The consultation focuses on a number of practical issues in connection with the enactment of the IIR legislation, which it is seeking responses to, including the following key areas.
It is proposed that the IIR will only apply to MNEs (broadly groups comprising all entities that are included in the consolidated financial statements of the ultimate parent entity) whose consolidated annual revenues are greater than €750m in at least two of the previous four years. It will apply to all such MNEs that are headquartered in the UK, with the UK IIR applied to the ultimate parent entity of the group, and UK intermediate parent entities of foreign headquartered groups where the ownership of those UK entities includes minority investors holding a share of more than 20 per cent or the parent entities are located in a jurisdiction that has not introduced pillar two rules. To achieve the intention to ensure a minimum effective 15 per cent tax rate on the income arising in each jurisdiction, foreign permanent establishments will be treated as separate entities, whilst governmental entities, international organisations, non-profit organisations, pension funds and certain investments entities will be excluded from the rules.

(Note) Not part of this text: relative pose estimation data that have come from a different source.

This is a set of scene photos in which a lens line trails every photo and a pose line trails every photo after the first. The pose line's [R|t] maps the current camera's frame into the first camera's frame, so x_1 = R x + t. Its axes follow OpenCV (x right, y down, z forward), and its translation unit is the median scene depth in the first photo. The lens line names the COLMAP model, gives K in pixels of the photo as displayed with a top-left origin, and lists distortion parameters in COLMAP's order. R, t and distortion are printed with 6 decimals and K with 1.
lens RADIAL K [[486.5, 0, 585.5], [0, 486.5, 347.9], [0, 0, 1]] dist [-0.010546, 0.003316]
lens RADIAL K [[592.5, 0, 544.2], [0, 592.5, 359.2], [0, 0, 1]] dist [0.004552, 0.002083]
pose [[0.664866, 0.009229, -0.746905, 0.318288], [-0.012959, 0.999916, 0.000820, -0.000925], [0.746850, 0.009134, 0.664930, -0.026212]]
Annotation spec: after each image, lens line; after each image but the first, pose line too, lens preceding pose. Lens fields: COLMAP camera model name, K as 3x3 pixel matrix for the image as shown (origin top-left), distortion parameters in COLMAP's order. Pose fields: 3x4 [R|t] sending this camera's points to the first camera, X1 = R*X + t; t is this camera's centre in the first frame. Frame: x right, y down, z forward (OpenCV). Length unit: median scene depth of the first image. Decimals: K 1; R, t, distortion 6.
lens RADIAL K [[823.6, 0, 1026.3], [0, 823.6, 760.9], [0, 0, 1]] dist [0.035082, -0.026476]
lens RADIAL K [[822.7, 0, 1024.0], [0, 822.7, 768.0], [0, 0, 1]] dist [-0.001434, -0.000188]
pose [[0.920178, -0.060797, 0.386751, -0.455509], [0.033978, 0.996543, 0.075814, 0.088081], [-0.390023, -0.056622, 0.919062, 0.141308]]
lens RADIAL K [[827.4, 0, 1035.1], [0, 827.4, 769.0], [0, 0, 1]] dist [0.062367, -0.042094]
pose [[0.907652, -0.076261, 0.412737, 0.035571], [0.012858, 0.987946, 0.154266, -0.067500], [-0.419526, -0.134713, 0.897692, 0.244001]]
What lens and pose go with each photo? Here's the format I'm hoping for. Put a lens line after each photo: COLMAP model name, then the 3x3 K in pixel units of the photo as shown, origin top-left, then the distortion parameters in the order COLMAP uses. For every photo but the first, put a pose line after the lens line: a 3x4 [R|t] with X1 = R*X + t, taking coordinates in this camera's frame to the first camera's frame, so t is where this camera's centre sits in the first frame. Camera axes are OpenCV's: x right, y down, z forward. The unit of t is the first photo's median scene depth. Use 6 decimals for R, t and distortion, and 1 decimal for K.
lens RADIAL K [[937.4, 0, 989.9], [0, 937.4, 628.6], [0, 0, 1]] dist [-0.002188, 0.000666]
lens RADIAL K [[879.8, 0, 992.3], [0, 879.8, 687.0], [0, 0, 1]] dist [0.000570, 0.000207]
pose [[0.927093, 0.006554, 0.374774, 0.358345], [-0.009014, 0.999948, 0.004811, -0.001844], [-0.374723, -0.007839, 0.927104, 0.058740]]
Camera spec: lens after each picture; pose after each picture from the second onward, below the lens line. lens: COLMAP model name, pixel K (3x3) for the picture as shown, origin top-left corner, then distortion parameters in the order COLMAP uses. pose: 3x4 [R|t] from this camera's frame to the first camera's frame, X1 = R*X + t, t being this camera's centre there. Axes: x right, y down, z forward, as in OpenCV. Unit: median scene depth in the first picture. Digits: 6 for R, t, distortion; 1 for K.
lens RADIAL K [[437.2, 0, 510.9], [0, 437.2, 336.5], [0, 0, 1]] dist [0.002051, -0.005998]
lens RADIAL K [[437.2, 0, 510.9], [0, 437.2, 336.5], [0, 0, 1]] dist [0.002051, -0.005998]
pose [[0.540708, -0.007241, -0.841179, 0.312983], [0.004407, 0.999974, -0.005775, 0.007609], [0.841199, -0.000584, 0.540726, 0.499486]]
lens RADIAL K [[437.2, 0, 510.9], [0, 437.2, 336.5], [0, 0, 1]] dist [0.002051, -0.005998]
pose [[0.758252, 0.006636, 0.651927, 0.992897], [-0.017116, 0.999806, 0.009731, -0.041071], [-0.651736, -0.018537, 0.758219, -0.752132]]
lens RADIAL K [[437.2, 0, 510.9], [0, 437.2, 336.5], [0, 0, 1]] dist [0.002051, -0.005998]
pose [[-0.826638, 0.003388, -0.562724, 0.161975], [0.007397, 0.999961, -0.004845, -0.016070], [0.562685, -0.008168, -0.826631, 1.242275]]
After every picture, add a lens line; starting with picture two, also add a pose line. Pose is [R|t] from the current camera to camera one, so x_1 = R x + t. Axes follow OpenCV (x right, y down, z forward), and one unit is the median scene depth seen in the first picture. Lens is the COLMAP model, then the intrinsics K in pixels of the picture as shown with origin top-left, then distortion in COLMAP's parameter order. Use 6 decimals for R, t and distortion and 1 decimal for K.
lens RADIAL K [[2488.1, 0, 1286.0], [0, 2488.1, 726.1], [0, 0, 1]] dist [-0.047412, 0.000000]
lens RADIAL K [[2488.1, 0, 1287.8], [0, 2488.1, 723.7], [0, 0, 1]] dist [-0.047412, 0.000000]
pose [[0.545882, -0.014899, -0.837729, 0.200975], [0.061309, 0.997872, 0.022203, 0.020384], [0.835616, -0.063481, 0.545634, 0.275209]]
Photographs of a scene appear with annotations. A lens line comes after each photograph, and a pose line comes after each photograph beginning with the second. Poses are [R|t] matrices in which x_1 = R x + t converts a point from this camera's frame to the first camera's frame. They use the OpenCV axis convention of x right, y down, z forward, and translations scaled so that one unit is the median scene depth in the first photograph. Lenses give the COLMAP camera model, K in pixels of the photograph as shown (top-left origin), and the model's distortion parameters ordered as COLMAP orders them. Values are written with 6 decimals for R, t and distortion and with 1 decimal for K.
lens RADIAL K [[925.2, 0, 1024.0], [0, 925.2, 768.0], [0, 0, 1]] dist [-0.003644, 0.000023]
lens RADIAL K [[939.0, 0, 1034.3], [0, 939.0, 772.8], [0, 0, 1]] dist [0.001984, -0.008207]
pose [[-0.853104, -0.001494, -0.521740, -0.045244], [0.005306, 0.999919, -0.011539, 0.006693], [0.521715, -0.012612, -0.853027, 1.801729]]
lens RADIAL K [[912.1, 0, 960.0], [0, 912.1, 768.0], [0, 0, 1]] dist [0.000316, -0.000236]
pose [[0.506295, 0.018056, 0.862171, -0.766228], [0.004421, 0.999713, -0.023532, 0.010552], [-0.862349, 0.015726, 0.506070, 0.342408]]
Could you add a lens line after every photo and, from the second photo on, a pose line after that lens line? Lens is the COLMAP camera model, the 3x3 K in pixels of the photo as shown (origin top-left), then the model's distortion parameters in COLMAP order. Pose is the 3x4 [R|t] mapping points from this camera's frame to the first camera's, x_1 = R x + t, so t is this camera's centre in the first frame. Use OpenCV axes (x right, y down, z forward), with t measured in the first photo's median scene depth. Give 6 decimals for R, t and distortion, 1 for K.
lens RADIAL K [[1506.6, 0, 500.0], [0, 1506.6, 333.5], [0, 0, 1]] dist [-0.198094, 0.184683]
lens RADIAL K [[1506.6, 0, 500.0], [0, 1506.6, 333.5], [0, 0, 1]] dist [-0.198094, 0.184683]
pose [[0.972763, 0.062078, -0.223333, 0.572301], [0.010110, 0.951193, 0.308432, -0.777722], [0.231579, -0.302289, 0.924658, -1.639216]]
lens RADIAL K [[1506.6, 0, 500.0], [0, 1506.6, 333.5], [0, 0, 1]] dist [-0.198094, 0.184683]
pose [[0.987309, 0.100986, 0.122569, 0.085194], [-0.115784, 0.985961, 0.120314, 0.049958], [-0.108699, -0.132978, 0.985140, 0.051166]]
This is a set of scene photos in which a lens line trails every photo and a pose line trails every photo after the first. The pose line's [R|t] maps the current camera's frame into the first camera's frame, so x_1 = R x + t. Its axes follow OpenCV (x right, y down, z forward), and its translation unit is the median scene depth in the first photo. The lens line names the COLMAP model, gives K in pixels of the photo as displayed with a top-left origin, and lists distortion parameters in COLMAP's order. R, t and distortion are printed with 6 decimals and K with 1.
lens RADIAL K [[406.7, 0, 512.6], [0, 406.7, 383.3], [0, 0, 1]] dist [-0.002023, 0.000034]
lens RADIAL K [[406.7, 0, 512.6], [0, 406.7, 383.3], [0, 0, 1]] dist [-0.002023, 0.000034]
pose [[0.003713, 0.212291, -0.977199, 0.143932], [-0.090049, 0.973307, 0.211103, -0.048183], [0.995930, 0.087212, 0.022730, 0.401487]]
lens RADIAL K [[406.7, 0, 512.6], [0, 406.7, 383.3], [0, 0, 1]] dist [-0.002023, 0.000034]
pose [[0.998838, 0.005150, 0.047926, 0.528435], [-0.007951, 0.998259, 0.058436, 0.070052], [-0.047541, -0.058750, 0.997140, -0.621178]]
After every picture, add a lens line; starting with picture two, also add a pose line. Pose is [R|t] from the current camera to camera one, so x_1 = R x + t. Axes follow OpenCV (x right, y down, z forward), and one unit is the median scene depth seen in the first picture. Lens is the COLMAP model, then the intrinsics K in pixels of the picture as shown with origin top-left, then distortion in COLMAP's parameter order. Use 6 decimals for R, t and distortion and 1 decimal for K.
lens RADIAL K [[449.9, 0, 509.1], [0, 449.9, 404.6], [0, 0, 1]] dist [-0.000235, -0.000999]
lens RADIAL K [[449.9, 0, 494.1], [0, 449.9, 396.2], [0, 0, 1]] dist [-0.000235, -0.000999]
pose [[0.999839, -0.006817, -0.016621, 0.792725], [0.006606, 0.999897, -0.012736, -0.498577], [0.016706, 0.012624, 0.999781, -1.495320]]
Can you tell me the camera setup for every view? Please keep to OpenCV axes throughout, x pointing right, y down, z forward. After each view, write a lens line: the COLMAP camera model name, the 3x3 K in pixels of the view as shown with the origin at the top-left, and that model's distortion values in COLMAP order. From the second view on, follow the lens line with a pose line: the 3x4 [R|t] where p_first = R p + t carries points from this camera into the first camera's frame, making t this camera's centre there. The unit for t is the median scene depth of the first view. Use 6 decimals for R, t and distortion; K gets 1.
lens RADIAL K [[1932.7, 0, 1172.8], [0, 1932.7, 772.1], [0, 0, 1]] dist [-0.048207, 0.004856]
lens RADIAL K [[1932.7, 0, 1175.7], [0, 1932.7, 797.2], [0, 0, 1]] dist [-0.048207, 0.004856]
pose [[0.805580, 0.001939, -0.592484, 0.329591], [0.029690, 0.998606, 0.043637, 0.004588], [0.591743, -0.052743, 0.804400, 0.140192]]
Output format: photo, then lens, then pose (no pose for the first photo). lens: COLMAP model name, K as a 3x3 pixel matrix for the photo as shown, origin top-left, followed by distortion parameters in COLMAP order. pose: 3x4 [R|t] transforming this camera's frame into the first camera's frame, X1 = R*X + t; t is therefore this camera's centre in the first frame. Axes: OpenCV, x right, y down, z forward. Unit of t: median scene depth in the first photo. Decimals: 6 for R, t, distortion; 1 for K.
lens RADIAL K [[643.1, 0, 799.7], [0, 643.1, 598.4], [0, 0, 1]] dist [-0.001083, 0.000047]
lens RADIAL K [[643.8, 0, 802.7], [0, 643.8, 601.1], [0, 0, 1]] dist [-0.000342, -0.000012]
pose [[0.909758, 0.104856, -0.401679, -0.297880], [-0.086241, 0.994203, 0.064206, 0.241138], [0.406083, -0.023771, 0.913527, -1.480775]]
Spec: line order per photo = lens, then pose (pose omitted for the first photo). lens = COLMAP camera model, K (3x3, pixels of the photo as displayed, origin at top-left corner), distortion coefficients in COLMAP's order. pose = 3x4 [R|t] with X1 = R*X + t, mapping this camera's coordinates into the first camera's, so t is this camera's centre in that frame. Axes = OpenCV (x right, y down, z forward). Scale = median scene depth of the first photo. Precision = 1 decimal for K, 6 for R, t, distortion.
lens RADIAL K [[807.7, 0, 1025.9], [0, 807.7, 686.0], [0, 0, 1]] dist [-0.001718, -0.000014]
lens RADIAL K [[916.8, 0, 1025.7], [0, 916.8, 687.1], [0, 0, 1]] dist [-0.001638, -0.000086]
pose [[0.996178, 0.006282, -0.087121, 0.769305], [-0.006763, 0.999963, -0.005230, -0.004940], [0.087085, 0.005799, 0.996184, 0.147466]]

Similarly to country-by-country reporting, it is intended that an MNE will file its GloBE return with the tax authority in the jurisdiction of its ultimate parent entity, and that that jurisdiction will then exchange the GloBE return with other tax administrations. In-scope MNEs will be required to submit their GloBE calculations in a standardised format which is to be developed by the OECD during 2022.
The model rules indicate that the submission deadline for the GloBE return must be within 15 months of an entity’s financial reporting period end, with an extension to 18 months in the first year of application, and the consultation suggests that the UK will follow this approach. The consultation also indicates that groups will be required to notify HMRC that they are in-scope and the Government is considering a period of six to nine months from the entity’s or group’s consolidated financial reporting period end for MNEs to register and provide details of which entity will be submitting a GloBE return and in which jurisdiction.
Calculation and collection
The consultation also poses a number of questions in terms of how the relevant top-up tax amounts under the GloBE rules should be calculated, allocated and collected, including:
- how accounting profit and the adjustments required to determine GloBE profits as well as the tax thereon should be calculated in establishing the relevant effective rate of tax borne;
- how tax timing differences, losses and tax credits should be dealt with in those calculations;
- how taxes borne should be allocated to particular entities and jurisdictions;
- which taxes are in scope; and,
- the collection mechanism.
However, due to the nature of the international agreements necessary for the implementation of pillar two, in practice the UK government will have very limited scope to diverge from the OECD’s model rules regarding calculation and allocation.
The UK consultation document addresses many of the key issues that both the OECD/G20 Inclusive Framework countries and businesses will need to consider and address over the coming months prior to implementation.
The UK and other G7 countries led from the front in reaching a global consensus regarding the design of pillar two, so it may be part of their role to ensure and maintain the global coherence of pillar two post-implementation.